▶ [Task description]:
Convert the lines below into a Markdown table with two columns, "Row" and "Line Text," numbering each row and omitting blank lines. Exclude the pictures from the table.

[Short-answer chart tasks]
::::::::::

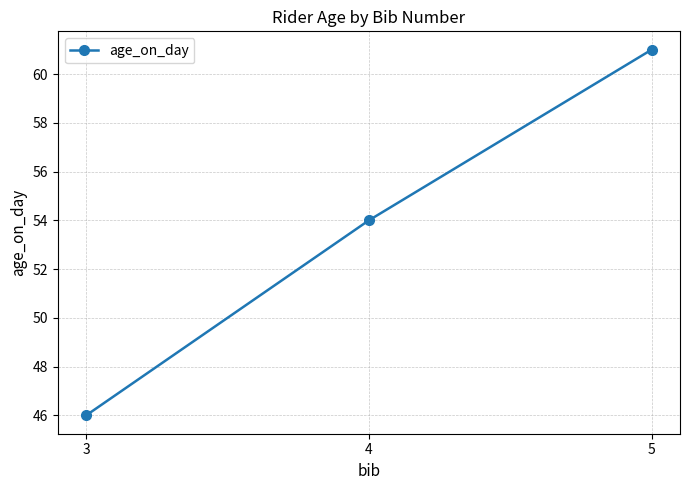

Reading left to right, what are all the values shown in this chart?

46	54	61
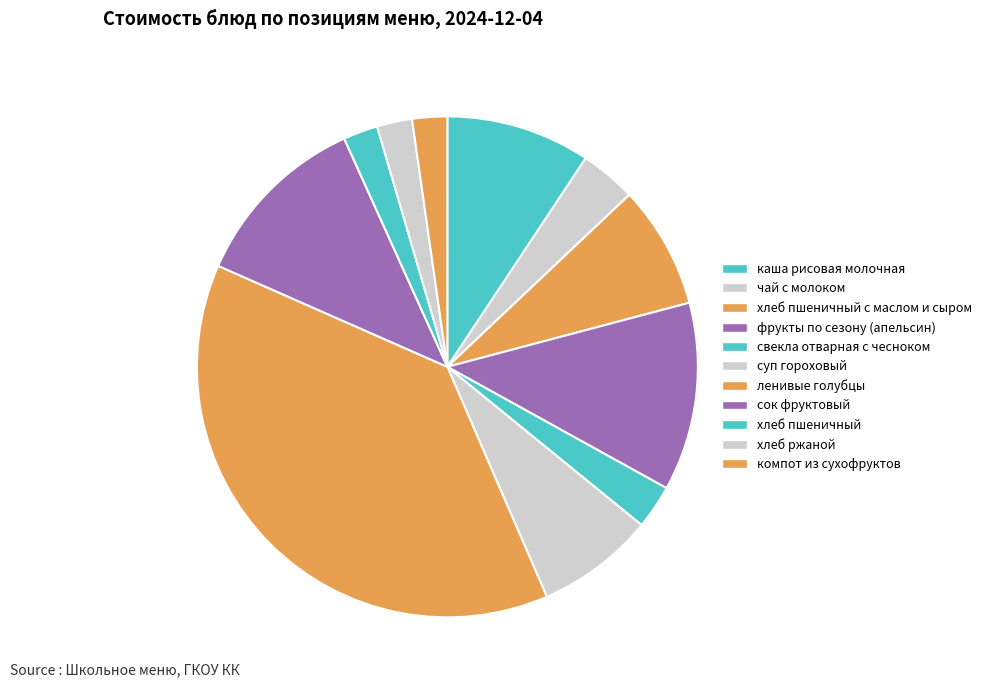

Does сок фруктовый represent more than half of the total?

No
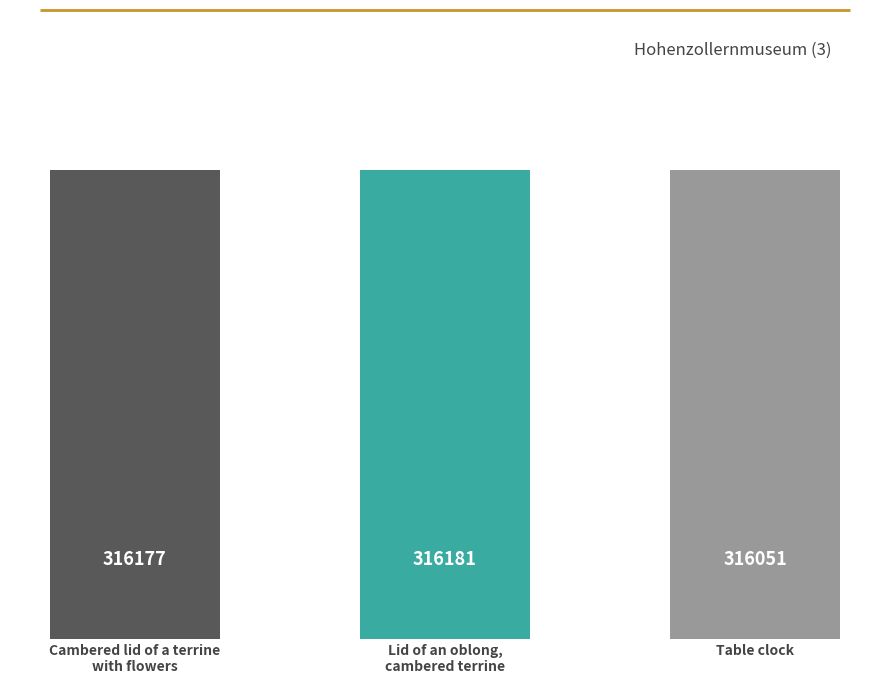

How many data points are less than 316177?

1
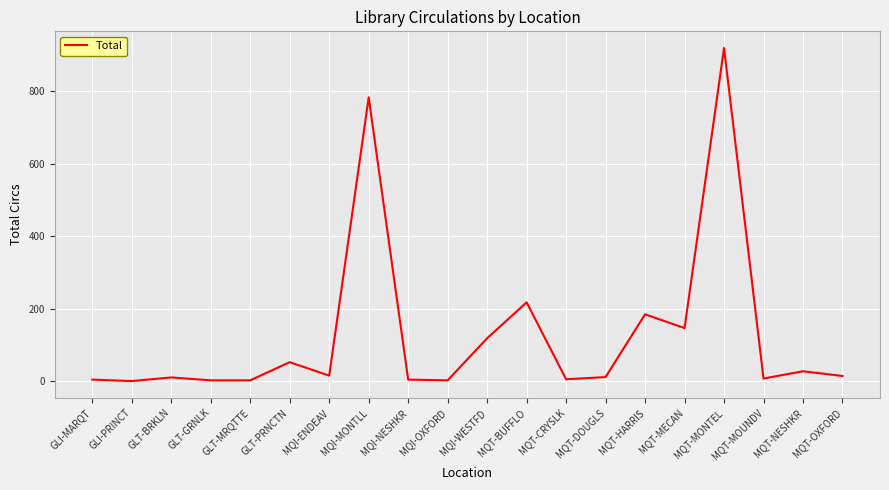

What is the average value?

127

::::::::::

▶ [Response below]:
| Row | Line Text |
|---|---|
| 1 | Reading left to right, what are all the values shown in this chart? |
| 2 | 46	54	61 |
| 3 | Does сок фруктовый represent more than half of the total? |
| 4 | No |
| 5 | How many data points are less than 316177? |
| 6 | 1 |
| 7 | What is the average value? |
| 8 | 127 |